Что нужно сделать 1. Как в тексте о романе «Доктор Живаго» сказано, как аттестованы в романе убеждения Гордона и Дудорова?
Что нужно сделать 2. Измените фрагмент текста о романе «Доктор Живаго» от слов «Новизне дела, которому» до слов «владелицей швейного предприятия[103].», поставив «швейной мастерской» на место «швейного предприятия».
Что нужно сделать 3. Напишите продолжение текста о романе «Доктор Живаго», начав сразу после его последнего предложения.

Роман тайн «Доктор Живаго» - [19]
Героиню Чернышевского, увлеченную эмансипацией женщин, сменяет в «Докторе Живаго» раба мужчин[102]:
Амалия Карловна […] была страшная трусиха и смертельно боялась мужчин. Именно поэтому она с перепугу и от растерянности все время попадала к ним из объятия в объятие.
(3, 25)
Новизне дела, которому посвящает свою жизнь Вера Павловна, противостоит у Пастернака сохранение Амалией Карловной порядка, установленного прежней владелицей швейного предприятия[103].
Чернышевский соотносит швейное заведение Веры Павловны с «хрустальным дворцом», явившимся ей в утопическом сне. После того как швейную мастерскую основывает по почину Веры Павловны и ее подруга Мерцалова, у женщин появляется возможность совместно открыть собственный магазин на Невском под вывеской «Au bon travail. Magasin des Nouveautés». Некий медик, товарищ Кирсанова, советует заменить вывеску другой, в которой присутствовала бы фамилия Веры Павловны:
Кирсанов стал говорить, что русская фамилия его жены наделает коммерческого убытка; наконец, придумал такое средство: его жену зовут «Вера» — по-французски вера — foi, если бы на вывеске можно было написать вместо Au bon travail — A la bonne foi, то не было ли бы достаточно этого? — Это бы имело самый невинный смысл — «добросовестный магазин», и имя хозяйки было бы на вывеске…[104]
Обратимся снова к портновскому ателье, в котором поселился Гордон. Наследуя мастерской мадам Гишар, оно тем самым возвращает нас и к «Что делать?». Витрина во всю стену делает ателье внешне подобным «хрустальному дворцу» (чьим зачаточным прообразом было швейное заведение Веры Павловны). Беседа поверивших в социализм Гордона и Дудорова с Живаго, который думает, слушая друзей, о том, что «несвободный человек всегда идеализирует свою неволю» (3, 475), сообщает месту действия также сущностное сходство с утопическим строением из «Что делать?». Комната, оборудованная между этажами, и есть y-топос, участок пространства, который не должен был бы существовать как жилой (подробнее об антиутопизме «Доктора Живаго» см. в следующей главе).
Надпись на витрине ателье, которая содержит фамилию его бывшего владельца, не раскрытую Пастернаком, оказывается эквивалентной вывеске на лавке Веры Павловны и Мерцаловой (ср. также мотив «модного портного» в «Докторе Живаго» и название магазина в «Что делать?»: «Magasin des Nouveautés»). Итак, Пастернак ведет речь о вере — христианской у Юрия Живаго, социально-утопической у Гордона и Дудорова (чьи убеждения аттестованы в романе как «политический мистицизм» (3, 475)).

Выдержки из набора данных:
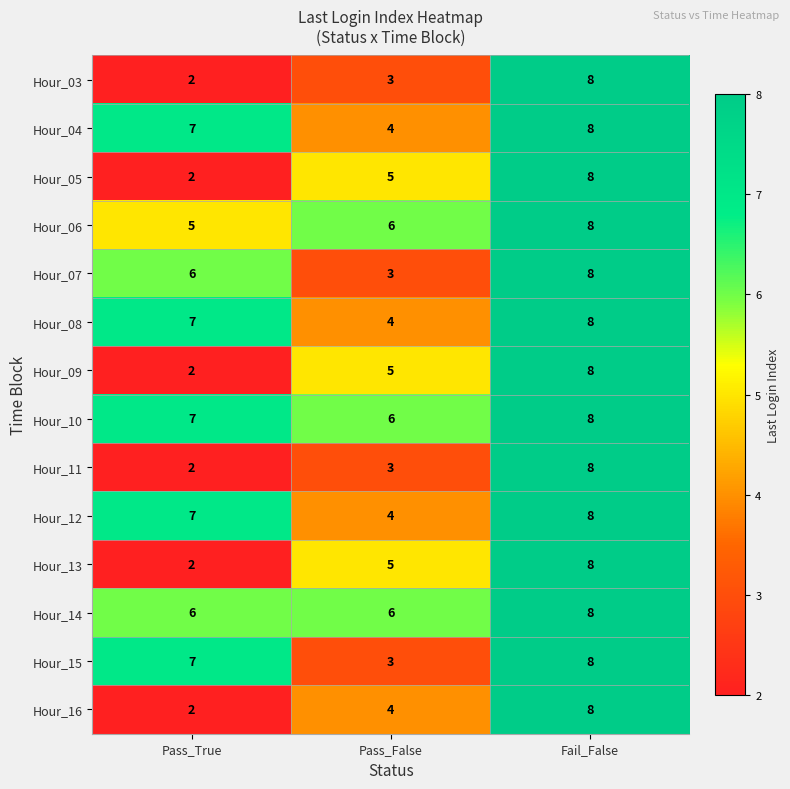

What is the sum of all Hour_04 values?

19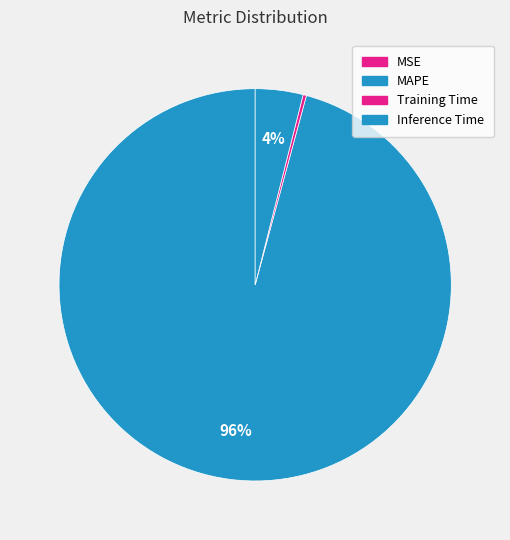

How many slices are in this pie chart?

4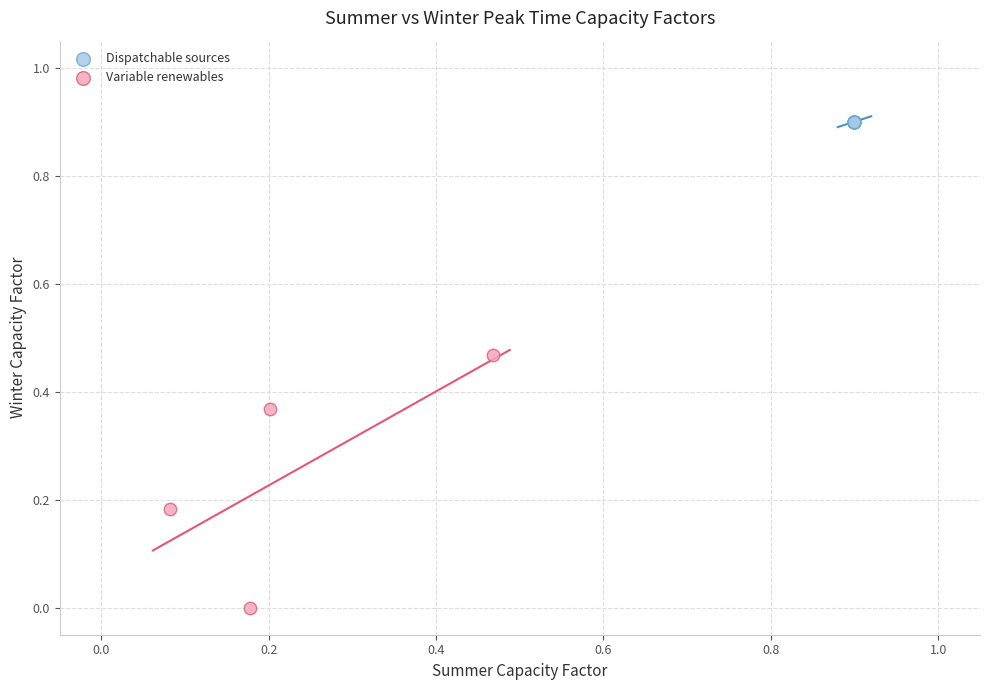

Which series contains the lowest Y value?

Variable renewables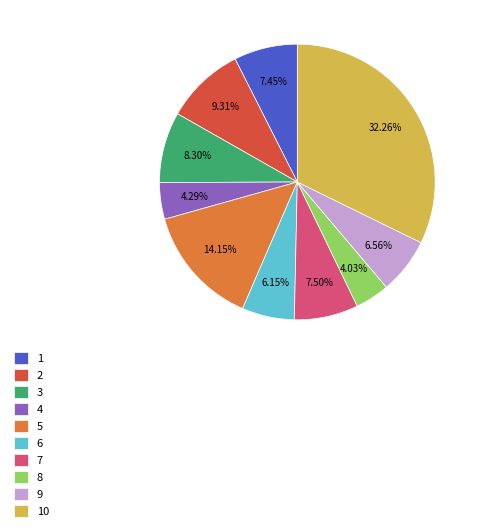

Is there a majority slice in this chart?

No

Результат выполнения 1. Они аттестованы как «политический мистицизм».

Результат выполнения 2.
Новизне дела, которому посвящает свою жизнь Вера Павловна, противостоит у Пастернака сохранение Амалией Карловной порядка, установленного прежней владелицей швейной мастерской[103].

Результат выполнения 3.
Интертекстуальное содержание сцены в ателье не исчерпывается адресацией к «Что делать?». В загадке, которую представляет собой жилище Гордона, вовсе не так просто разобраться, как это кажется поначалу, когда на разгадку наводит исследователя почти напрашивающаяся здесь сопоставимость «Доктора Живаго» с «Что делать?». Помимо текста Чернышевского, Пастернак включил в поле своего внимания еще один роман о женском страдании и возможностях его преодоления — «Преступление и наказание».
То обстоятельство, что Соня Мармеладова снимает комнату в квартире портного Капернаумова, по-видимому, являет собой полемическое переосмысление Достоевским темы швейной мастерской в «Что делать?». Не вдаваясь во все подробности этой полемики, отметим лишь, что спасенная студентом Кирсановым в «Что делать?» проститутка Крюкова превращается Достоевским в грешницу поневоле, возвращающую к жизни студента Раскольникова, и что чтение Соней убийце евангельского рассказа о воскресении Лазаря контрастно связано с просветительскими лекциями по русской и всеобщей истории, с которыми у Чернышевского выступает перед швеями бывший слушатель Духовной Академии, Алексей Петрович Мерцалов.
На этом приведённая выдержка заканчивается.